In Senate terms, the winner from behind the curtain was the gaudy Republican victory which emerged in a series of party-line votes later in the day. It was entirely predictable but, in the context of what had come before, still something of a shock.
The session had begun just after 1pm on Tuesday and would continue beyond midnight, during which time the Democratic floor managers attempted the impossible: to recite the case against Donald Trump not in 15 seconds, but in the brief time the Republican-controlled Senate has made available to them.
This they did this convincingly. They have a strong – perhaps even watertight case – and don’t need to play politics. Republicans, meanwhile, have only politics to play. Their defence is so meagre they repeatedly struggled to fill their allotted time. Instead, they resorted to the same conspiratorial talking points we’d heard during the House’s impeachment sessions, including quite a few of the old Trumpish “untruths” around supposed “corruption” of the process.
When Democratic Congressman Jerry Nadler later called them out on this (“the president’s counsel has no standing to talk about lying”), it led to a tense exchange between the two sides, earning them both a rebuke from Chief Justice John Roberts. “I do think those addressing the Senate should remember where they are”, he said.
It’s why the news headlines don’t really convey what happened on Day One or why this trial is sure to have a bigger significance in the year ahead. Democrats won the moral and legal case, yet Republicans can rightly claim the early victory. If that continues, the sense of this being a show trial is sure to enflame the Democratic base. Trump wants a quick acquittal so he can start his victory tour, but he should be careful what he wishes for. The sense of complacency victory might lend Republicans could pale compared to the grievances felt on the other side.
Indeed, “fairness” was really the subtext of the first day, which began with perhaps the most important developments happening outside the chamber. Senate Majority Leader, Mitch McConnell, had confidently staked out his territory earlier in the week, claiming he had the votes to impose whatever trial rules he decided. Those rules, he would now claim, were fair, and followed the precedents established by the trial of Bill Clinton in 1999.
In truth, they were nothing of the sort. If his plan were followed, this could be a trial without witnesses, without evidence, and crammed into as short a period as possible to avoid the President enduring the indignity of delivering the State of the Union address while the trial is still ongoing. McConnell’s plan was to force senators to sit through twelve hours sessions, meaning portions of the trail would be buried in the middle of the night. Moscow Mitch, noted some wags, would now be Midnight Mitch. Or that was his plan…
McConnell’s problem is that the Republican caucus is diverse, ranging from Trump cultists like Lindsey Graham to those senators facing re-election in Democratic-leaning states, such as Cory Gardener in Colorado and Susan Collins in Maine. Then there are senators like Lisa Murkowski and Mitt Romney, who are altogether more moderate, as well as nominally independent and therefore less predictable. The question from the start has been how much these moderates will insist on a “fair” trial and impede McConnell’s rush to acquit the president.
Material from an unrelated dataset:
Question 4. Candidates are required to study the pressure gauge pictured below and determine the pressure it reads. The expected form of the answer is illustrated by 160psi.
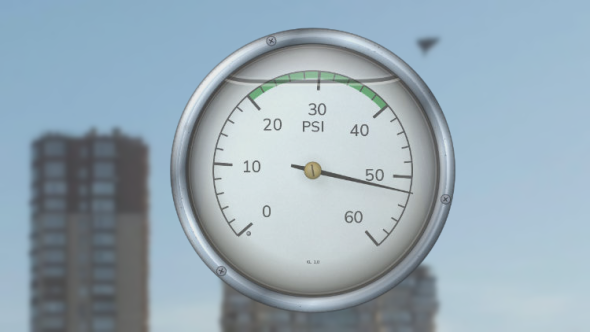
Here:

The answer came in the form of a slight delay to the session. News emerged that McConnell had agreed to two concessions: each side would be allowed three days to argue their case rather than two. He also agreed that the House’s evidence would be accepted into the record.
A cynic might argue that it was all clever politics; to demand too much initially in order to have some ground to yield to troubled Republicans, thereby making them appear like they really do seek a proper trial. The problem with that argument is that it’s not entirely clear that the Republicans have the luxury of subtlety around this impeachment. McConnell’s best and only strategy is to prevent this “trial” from developing into a proper examination of the facts, where new evidence might offer moderate Republicans less room to acquit the President.
Democrats will take every minute available to them, use every constitutional lever to extend the trial (Chuck Schumer pointedly refusing McConnell’s request to speed through votes on his amendments). They will strive to bring daylight into the chamber. Republicans will do everything to keep it in the dark. It results in a strange twilight, in which it’s not entirely clear what “winning” will eventually look like.